Una volta, citando Niccolò Ammaniti, dissi a un ragazzo appena conosciuto che: “La vita è uno slalom tra figure di merda”. Questo, un tipo evidentemente estraneo ai sottili meccanismi dell’autoironia, si risentì e mi rispose piccato: “Parla per te”, ponendo fine in modo perentorio a qualsiasi tentativo di socializzazione.
In mia difesa posso dire che non avevo assolutamente intenzione di far colpo su quel ragazzo, volevo soltanto fare amicizia o quantomeno stemperare l’imbarazzo tra sconosciuti capitati per caso alla stessa festa di compleanno.
Quell’episodio mi fece ragionare sul fatto che pur vivendo tutti in un romanzo grottesco, alcuni negano questa fondamentale verità; come se si sentissero più legittimati e in carica in un ipotetico mondo e vita perfetti, come se le follie storture e miserie, una volta stanate, potessero prendere il controllo sulla loro ottusa idea di realtà. Io penso funzioni esattamente al contrario.
Per questo motivo nutro per Ammaniti un sentimento ingenuo ed entusiasta. Lo stesso che fa dire a Holden Caulfield: “Mi fanno impazzire i libri che quando hai finito di leggerli vorresti che l’autore fosse il tuo migliore amico, per telefonargli ogni volta che ti va”.

“Il custode” ci consegna l’adolescenza viva e vera, come solo quell’età sa essere, sullo sfondo di una provincia siciliana, omertosa e senza speranze.
Nilo, quattordici anni a settembre, porta sulle spalle il peso di un matriarcato severo, e di un segreto famigliare che affonda le radici nel mito, in quanto di più mostruoso e innominabile possano celare le mura domestiche.
“Mamma mi aveva avvertito, scordati gli amici, scordati i viaggi, il mondo inizia e finisce a Triscina, noi abbiamo un compito, occuparci della cosa nel bagno”.
A scombinare patti e legami ancestrali, arriva l’amore. Perché è sempre l’amore, sin dagli antichi miti greci, che, come una febbre, ci invasa e costringe a diventare chi realmente siamo, oltre la versione edulcorata che amiamo offrire a noi stessi e agli altri. L’amore rende folli, crudeli, ingiusti. Non fanno eccezione gli dèi.
“Gli dèi sono più umani degli umani e non sono mai giusti. Sono rabbiosi, permalosi, scorretti e spesso invidiosi. Atena era innamorata di Poseidone e, accecata dalla gelosia, ha incolpato Medusa di averlo sedotto e l’ha trasformata in un mostro”.

# [Dati]
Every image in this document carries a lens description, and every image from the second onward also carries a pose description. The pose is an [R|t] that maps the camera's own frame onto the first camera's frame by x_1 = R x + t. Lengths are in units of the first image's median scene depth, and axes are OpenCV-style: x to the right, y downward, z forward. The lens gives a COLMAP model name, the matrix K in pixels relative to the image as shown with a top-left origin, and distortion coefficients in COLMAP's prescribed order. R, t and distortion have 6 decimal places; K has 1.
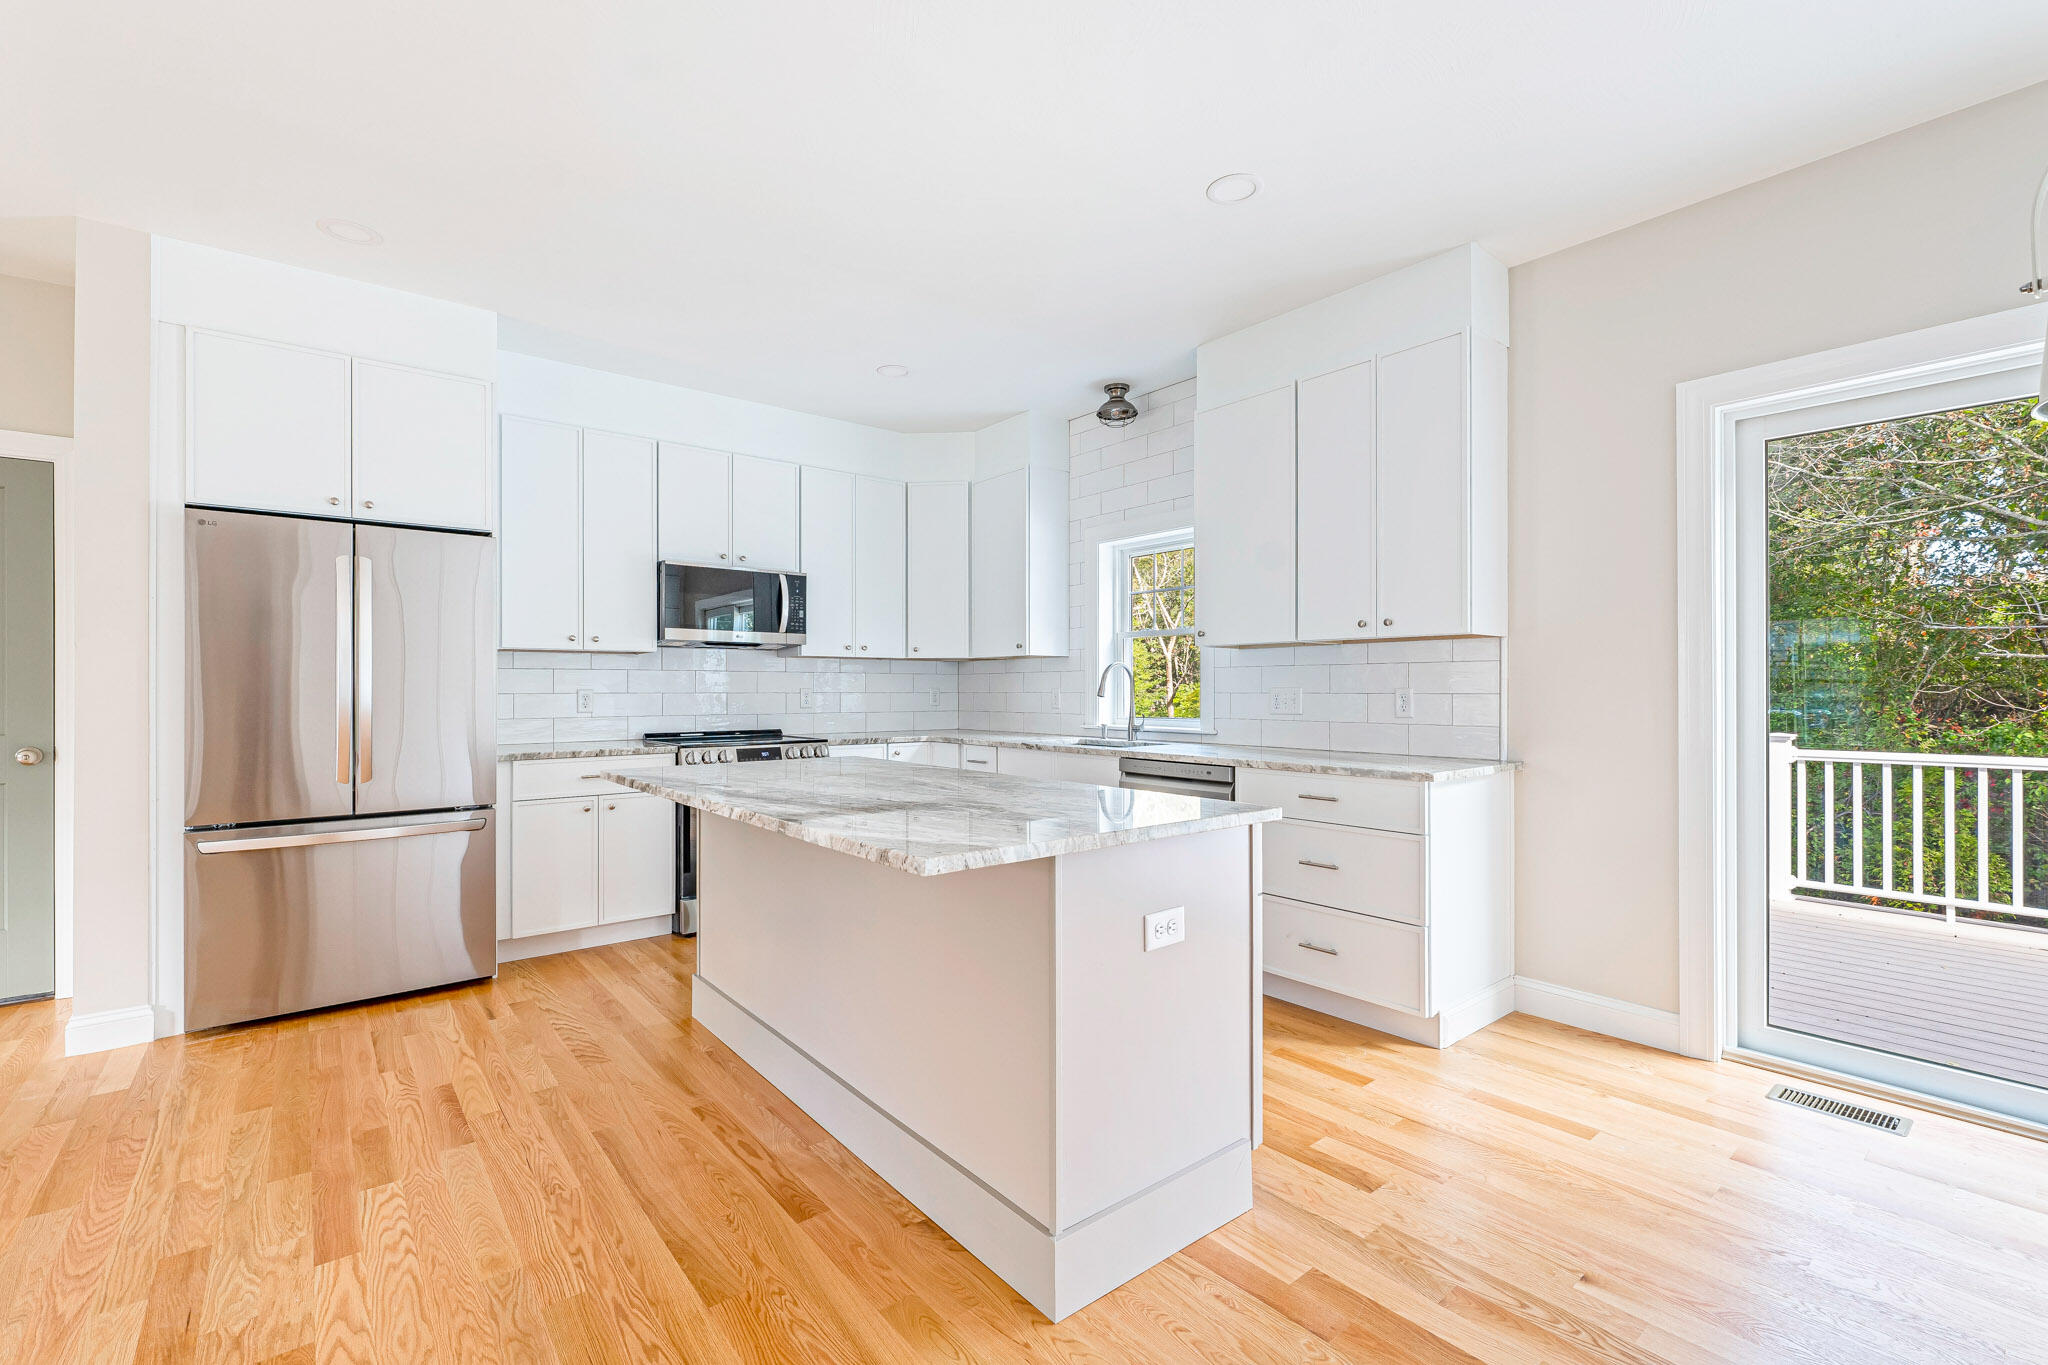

# [Consegna dell'esercizio]
Riporta parola per parola il passo del testo su «Il custode» che comincia con "Una volta, citando" e si chiude con "festa di compleanno.".

# [Spazio risposta]
Una volta, citando Niccolò Ammaniti, dissi a un ragazzo appena conosciuto che: “La vita è uno slalom tra figure di merda”. Questo, un tipo evidentemente estraneo ai sottili meccanismi dell’autoironia, si risentì e mi rispose piccato: “Parla per te”, ponendo fine in modo perentorio a qualsiasi tentativo di socializzazione.
In mia difesa posso dire che non avevo assolutamente intenzione di far colpo su quel ragazzo, volevo soltanto fare amicizia o quantomeno stemperare l’imbarazzo tra sconosciuti capitati per caso alla stessa festa di compleanno.